You'd better use clojure.string/reverse:
user=> (require '[clojure.string :as s])
nil
user=> (s/reverse "Hello")
"olleH"
UPDATE: for the curious, here follow the source code snippets for clojure.string/reverse in both Clojure (v1.4) and ClojureScript
; clojure:
(defn ^String reverse
"Returns s with its characters reversed."
{:added "1.2"}
[^CharSequence s]
(.toString (.reverse (StringBuilder. s))))
; clojurescript
(defn reverse
"Returns s with its characters reversed."
[s]
(.. s (split "") (reverse) (join "")))
OK, so it would be easy to roll your own function with apply inside, or use a dedicated version of reverse that works better (but only) at strings. The main things to think about here though, is the arity (amount and type of parameters) of the str function, and the fact that reverse works on a collection.
(doc reverse)
clojure.core/reverse
([coll])
Returns a seq of the items in coll in reverse order. Not lazy.

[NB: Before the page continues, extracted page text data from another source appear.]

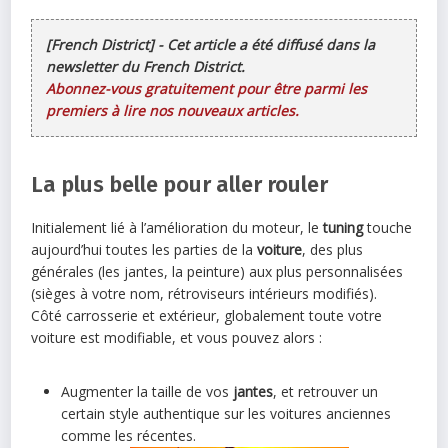
[French District] - Cet article a été diffusé dans la
newsletter du French District.
Abonnez-vous gratuitement pour être parmi les
premiers à lire nos nouveaux articles.
La plus belle pour aller rouler
Initialement lié à l’amélioration du moteur, le
tuning
touche
aujourd’hui toutes les parties de la
voiture
, des plus
générales (les jantes, la peinture) aux plus personnalisées
(sièges à votre nom, rétroviseurs intérieurs modifiés).
Côté carrosserie et extérieur, globalement toute votre
voiture est modifiable, et vous pouvez alors :
Augmenter la taille de vos
jantes
, et retrouver un
certain style authentique sur les voitures anciennes
comme les récentes.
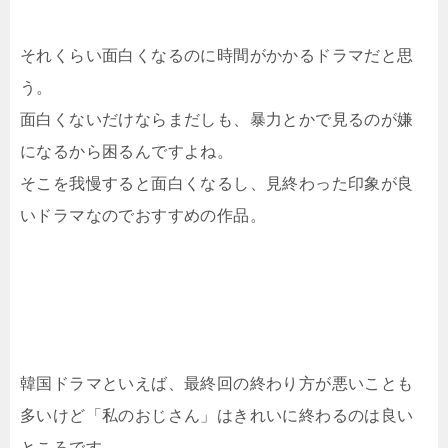
それくらい面白くなるのに時間がかかるドラマだと思
う。
面白くないだけならまだしも、暴力とかで見るのが嫌
になるから困るんですよね。
そこを我慢すると面白くなるし、見終わった印象が良
いドラマなのでおすすめの作品。
韓国ドラマといえば、最終回の終わり方が悪いことも
多いけど「私のおじさん」はきれいに終わるのは良い
ところです。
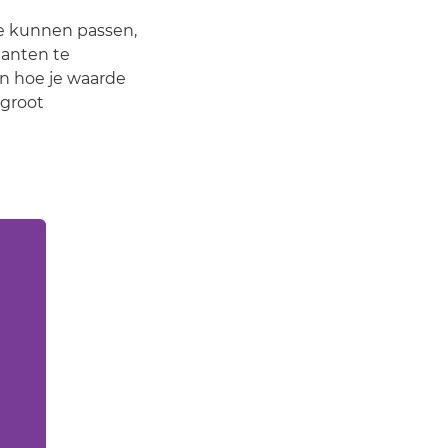
e kunnen passen,
lanten te
en hoe je waarde
 groot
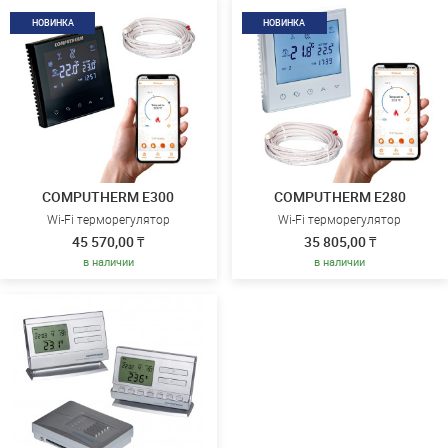
НОВИНКА
НОВИНКА
COMPUTHERM E300
COMPUTHERM E280
Wi-Fi терморегулятор
Wi-Fi терморегулятор
45 570,00 ₸
35 805,00 ₸
в наличии
в наличии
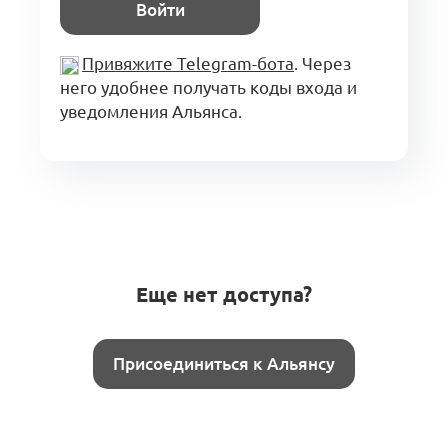
Войти
Привяжите Telegram-бота
. Через
него удобнее получать коды входа и
уведомления Альянса.
Еще нет доступа?
Присоединиться к Альянсу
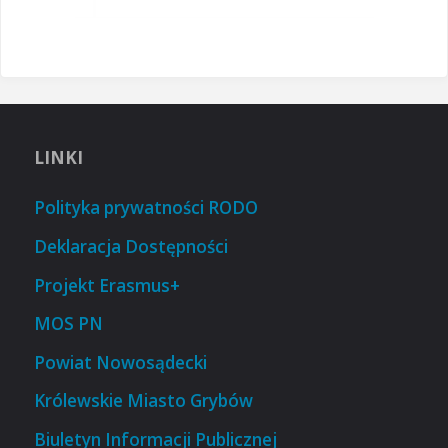
LINKI
Polityka prywatności RODO
Deklaracja Dostępności
Projekt Erasmus+
MOS PN
Powiat Nowosądecki
Królewskie Miasto Grybów
Biuletyn Informacji Publicznej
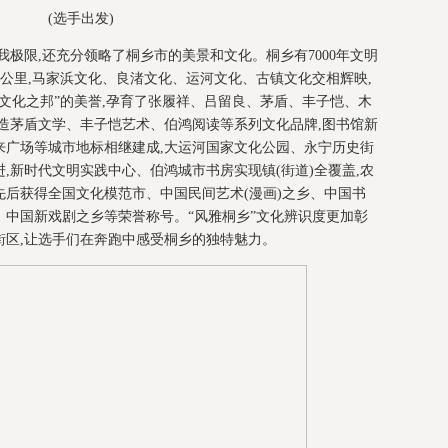
(选手出发)
我极限,还充分领略了桐乡市的美景和文化。桐乡有7000年文明
40余公里,马家浜文化、良渚文化、运河文化、古镇文化交相辉映,
文化之邦”的美誉,孕育了张履祥、吕留良、茅盾、丰子恺、木
造茅盾文学、丰子恺艺术、伯鸿阅读等系列文化品牌,图书馆新
来广场等城市地标相继建成,大运河国家文化公园、永宁历史街
,新时代文明实践中心、伯鸿城市书房实现镇(街道)全覆盖,农
后获得全国文化模范市、中国民间艺术(漫画)之乡、中国书
中国新戏剧之乡等荣誉称号。“风雅桐乡”文化辨识度更加彰
街区,让选手们在奔跑中感受桐乡的独特魅力。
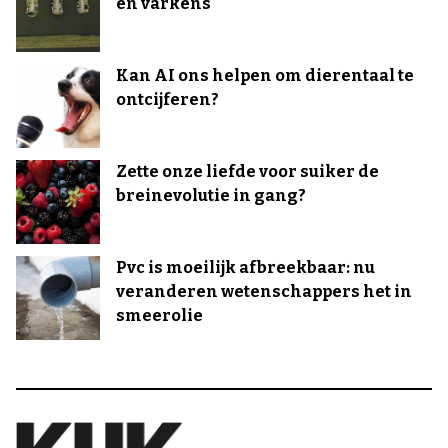
en varkens
Kan AI ons helpen om dierentaal te
ontcijferen?
Zette onze liefde voor suiker de
breinevolutie in gang?
Pvc is moeilijk afbreekbaar: nu
veranderen wetenschappers het in
smeerolie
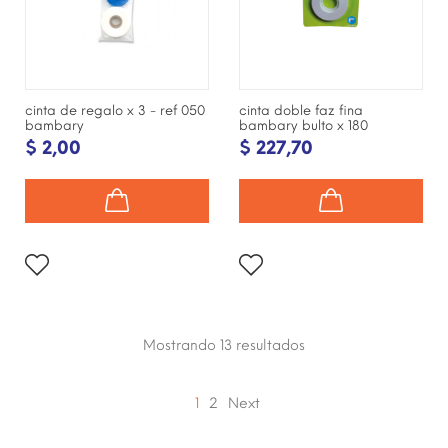
cinta de regalo x 3 - ref 050
cinta doble faz fina
bambary
bambary bulto x 180
$ 2,00
$ 227,70
Mostrando 13
resultados
1
2
Next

This means that reverse not only works on strings, but also on all other collections. However, because reverse expects a collection as parameter, it treats a string as a collection of characters
(reverse "Hello")
and returns one as well
(\o \l \l \e \H)
Now if we just substitute the functions for the collection, you can spot the difference:
(str '(\o \l \l \e \H) )
"(\\o \\l \\l \\e \\H)"
while
(str \o \l \l \e \H )
"olleH"
The big difference between the two is the amount of parameters. In the first example, str takes one parameter, a collection of 5 characters. In the second, str takes 5 parameters: 5 characters.

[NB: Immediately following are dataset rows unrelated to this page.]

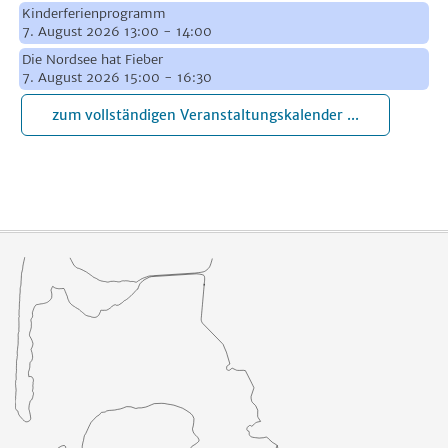
Kinderferienprogramm
7. August 2026 13:00 - 14:00
Die Nordsee hat Fieber
7. August 2026 15:00 - 16:30
zum vollständigen Veranstaltungskalender ...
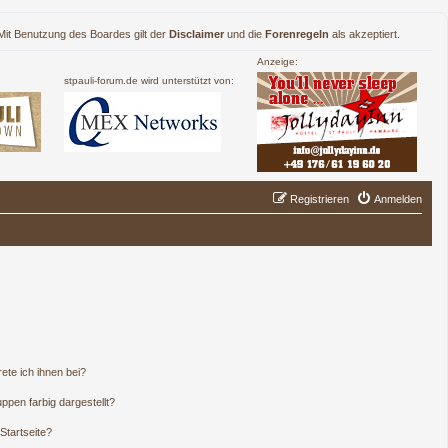
. Mit Benutzung des Boardes gilt der
Disclaimer
und die
Forenregeln
als akzeptiert.
Anzeige:
stpauli-forum.de wird unterstützt von:
Registrieren
Anmelden
ete ich ihnen bei?
pen farbig dargestellt?
Startseite?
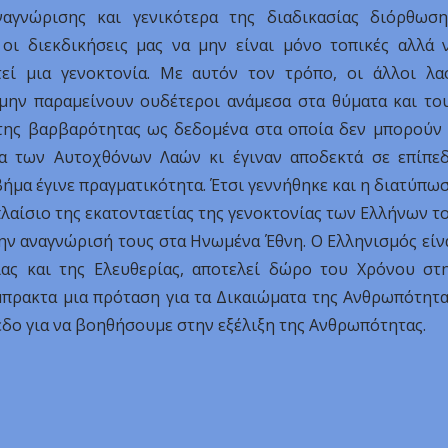
αγνώρισης και γενικότερα της διαδικασίας διόρθωση
 οι διεκδικήσεις μας να μην είναι μόνο τοπικές αλλά 
ί μια γενοκτονία. Με αυτόν τον τρόπο, οι άλλοι λα
 μην παραμείνουν ουδέτεροι ανάμεσα στα θύματα και το
 της βαρβαρότητας ως δεδομένα στα οποία δεν μπορούν 
τα των Αυτοχθόνων Λαών κι έγιναν αποδεκτά σε επίπε
ήμα έγινε πραγματικότητα. Έτσι γεννήθηκε και η διατύπω
αίσιο της εκατονταετίας της γενοκτονίας των Ελλήνων τ
ην αναγνώρισή τους στα Ηνωμένα Έθνη. Ο Ελληνισμός είν
ς και της Ελευθερίας, αποτελεί δώρο του Χρόνου στ
μπρακτα μια πρόταση για τα Δικαιώματα της Ανθρωπότητα
εδο για να βοηθήσουμε στην εξέλιξη της Ανθρωπότητας.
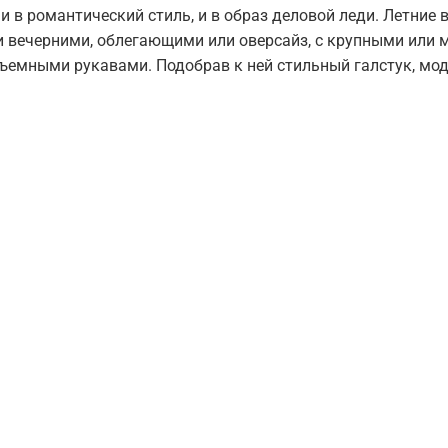
, и в романтический стиль, и в образ деловой леди. Летни
и вечерними, облегающими или оверсайз, с крупными или
объемными рукавами. Подобрав к ней стильный галстук, мо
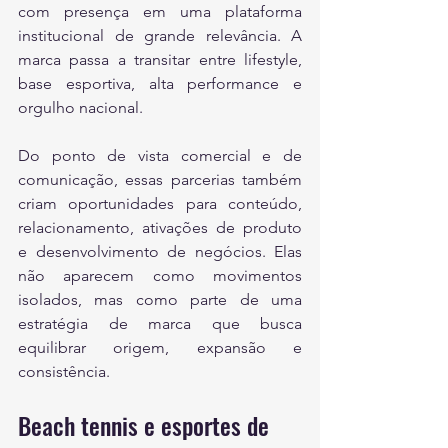
com presença em uma plataforma 
institucional de grande relevância. A 
marca passa a transitar entre lifestyle, 
base esportiva, alta performance e 
orgulho nacional.
Do ponto de vista comercial e de 
comunicação, essas parcerias também 
criam oportunidades para conteúdo, 
relacionamento, ativações de produto 
e desenvolvimento de negócios. Elas 
não aparecem como movimentos 
isolados, mas como parte de uma 
estratégia de marca que busca 
equilibrar origem, expansão e 
consistência.
Beach tennis e esportes de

What does the str function expect ?
(doc str)
-------------------------
clojure.core/str
([] [x] [x & ys])
With no args, returns the empty string. With one arg x, returns
x.toString(). (str nil) returns the empty string. With more than
one arg, returns the concatenation of the str values of the args.
So when you give in one parameter (a collection), all str returns is a toString of the collection.

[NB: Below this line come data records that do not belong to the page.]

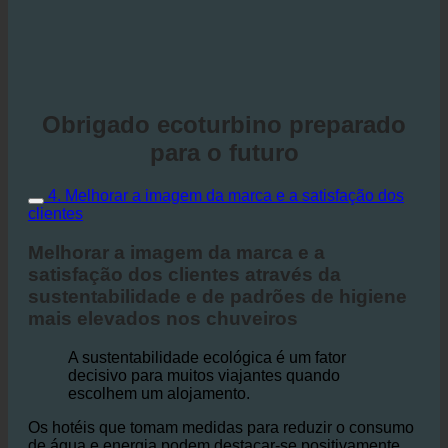
Obrigado ecoturbino preparado
para o futuro
4. Melhorar a imagem da marca e a satisfação dos
clientes
Melhorar a imagem da marca e a
satisfação dos clientes através da
sustentabilidade e de padrões de higiene
mais elevados nos chuveiros
A sustentabilidade ecológica é um fator
decisivo para muitos viajantes quando
escolhem um alojamento.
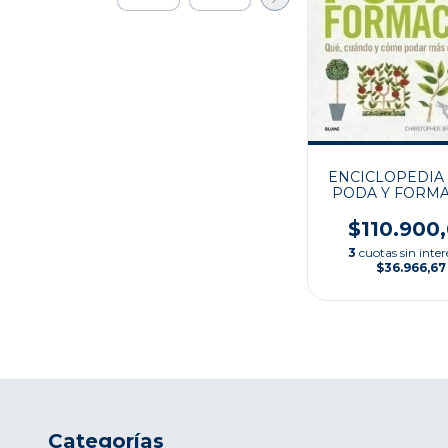
ENCICLOPEDIA 
PODA Y FORM
$110.900
3
cuotas sin inter
$36.966,67
Categorías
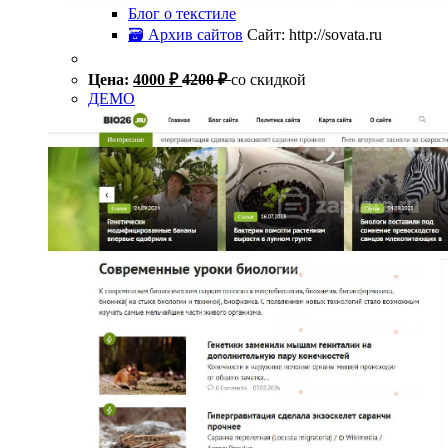
Блог о текстиле
🗃 Архив сайтов
Сайт: http://sovata.ru
Цена:
4000
₽
4200
₽
со скидкой
ДЕМО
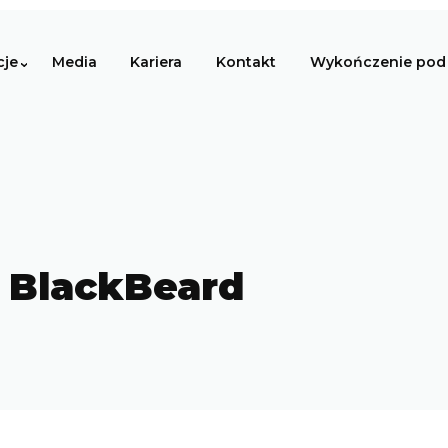
cje
Media
Kariera
Kontakt
Wykończenie pod 
– BlackBeard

But to get the result you want, you need to feed the 5 characters as separate parameters to str, instead of the collection itself. Apply is the function that is used to 'get inside' the collection and make that happen.
(apply str '(\o \l \l \e \H) )
"olleH"
Functions that handle multiple separate parameters are often seen in Clojure, so it's good to realise when and why you need to use apply. The other side to realize is, why did the writer of the str function made it accept multiple parameters instead of a collection ? Usually, there's a pretty good reason. What's the prevalent use case for the str function ? Not concatenating a collection of separate characters surely, but concatenating values, strings and function results.
(let [a 1 b 2]
(str a "+" b "=" (+ a b)))
"1+2=3"
What if we had a str that accepted a single collection as parameter ?
(defn str2
[seq]
(apply str seq)
)
(str2 (reverse "Hello"))
"olleH"
Cool, it works ! But now:
(let [a 1 b 2]
(str2 '(a "+" b "=" (+ a b)))
)
"a+b=(+ a b)"
Hmmm, now how to solve that ? :)
In this case, making str accept multiple parameters that are evaluated before the str function is executed gives str the easiest syntax. Whenever you need to use str on a collection, apply is a simple way to convert a collection to separate parameters.
Making a str that accepts a collection and have it evaluate each part inside would take more effort, help out only in less common use cases, result in more complicated code or syntax, or limit it's applicability. So there might be a better way to reverse strings, but reverse, apply and str are best at what they do.
Apply, like reverse, works on any seqable type, not just vectors, so
(apply str (reverse "Hello"))
is a little shorter. clojure.string/reverse should be more efficient, though.